T.N. Gupta, head of the study group of eminent engineers and scientists, said the committee had advocated widespread “retrofitting” to strengthen existing buildings, as well as techniques to construct new ones. Using sound building methods could make a huge difference during a quake. “We had an earthquake in Latur that killed 9,700 people,” he said. “An earthquake of the same intensity in California killed five.”
Ben Wisner, a member of the International Geographical Union's group on hazards and risks, who is familiar with Ahmadabad, said: “On the one hand, there is an ageing building stock and lack of maintenance. On the other, some new structures may well have been built without proper adherence to codes and not properly inspected. ... It is unlikely the percentage of buildings that are earthquake-resistant is any higher in Ahmadabad or Bhuj than it is in Delhi.” He condemned the failure to take measures at the hospital in Bhuj: “Authorities know how to protect hospitals... There is no reason why the civil hospital in Bhuj needed to collapse on patients and staff.”
Bhuj Municipal Corporation president Kirit Sompura openly admitted: “We are selfish people. As long as it did not affect us, we kept sanctioning building plans.” Over the last two years the corporation sanctioned buildings of up to eight floors without any checks or inspections. According to Indian building standards, in seismic-prone zones like Bhuj, the reinforced concrete content of buildings has to be four and a half times higher than elsewhere. “But, it is costly, and most builders take short cuts since authorities don't insist on compliance,” a former mayor of Bhuj told the Express.

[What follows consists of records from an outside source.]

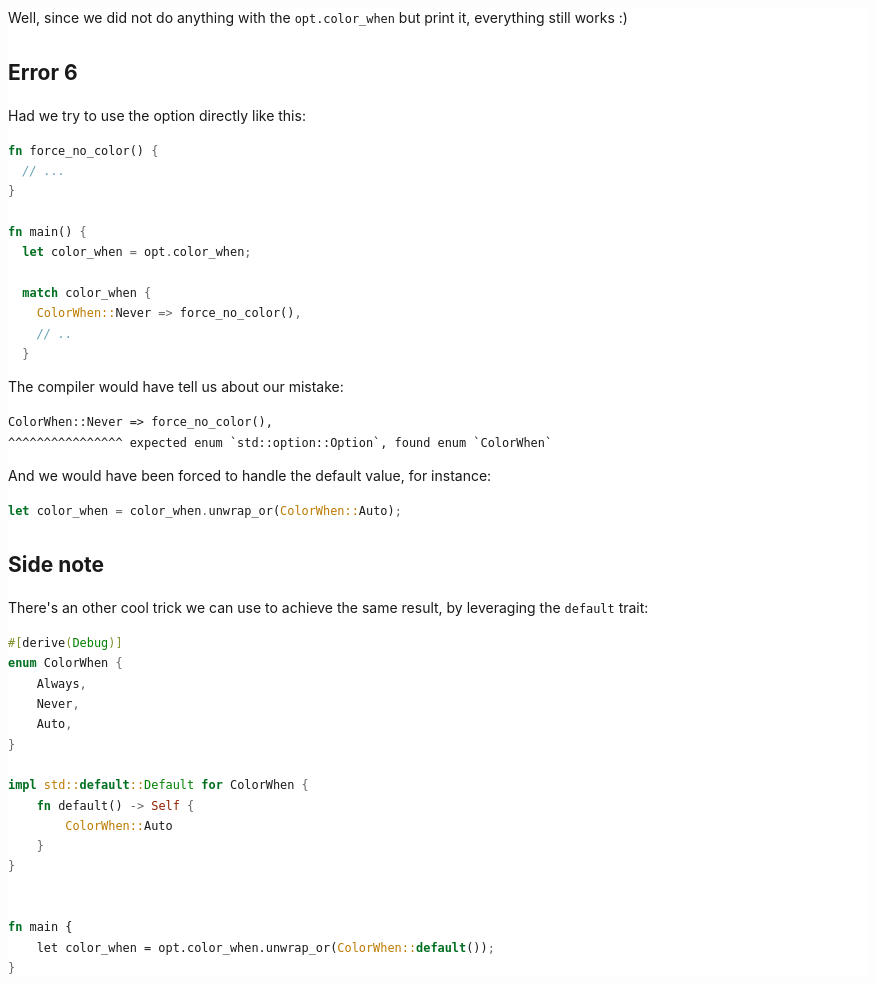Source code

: Well, since we did not do anything with the `opt.color_when` but print it, everything still works :)

## Error 6

Had we try to use the option directly like this:

```rust
fn force_no_color() {
  // ...
}

fn main() {
  let color_when = opt.color_when;

  match color_when {
    ColorWhen::Never => force_no_color(),
    // ..
  }
```

The compiler would have tell us about our mistake:

```
ColorWhen::Never => force_no_color(),
^^^^^^^^^^^^^^^^ expected enum `std::option::Option`, found enum `ColorWhen`
```

And we would have been forced to handle the default value, for instance:

```rust
let color_when = color_when.unwrap_or(ColorWhen::Auto);
```

## Side note

There's an other cool trick we can use to achieve the same result, by leveraging the `default` trait:


```rust
#[derive(Debug)]
enum ColorWhen {
    Always,
    Never,
    Auto,
}

impl std::default::Default for ColorWhen {
    fn default() -> Self {
        ColorWhen::Auto
    }
}


fn main {
    let color_when = opt.color_when.unwrap_or(ColorWhen::default());
}
```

In Ahmadabad, criminal complaints have been lodged against 21 construction companies. “Ahmadabad's story is one shared by nearly every booming city in India, where millions of walls are high on sand and low on cement,” an Associated Press report commented. “Bribing officials to overlook poor workmanship or code violations is not uncommon, and officials are often unqualified to carry out inspections... A survey of engineers after the earthquake showed that in many cases, the pillars were not secured to foundations with steel reinforcements, as the national code requires. When the earthquake struck, many such buildings swayed and collapsed under their own weight or because walls made of adulterated cement buckled.”
Information Technology Minister Pramod Mahajan said the government had learned the lessons of the Gujarat quake and promised to quickly bring in legislation to make it mandatory for all buildings to be quake-proof before being occupied. Similar statements have often been made by the Vajpayee and previous governments to quell the widespread anger generated by the needless loss of life when floods, typhoons and other disasters hit India. As in every other aspect of life in India, it is the profit requirements of business—not the social needs of the masses—that determine government priorities and policies before, during and after such calamities.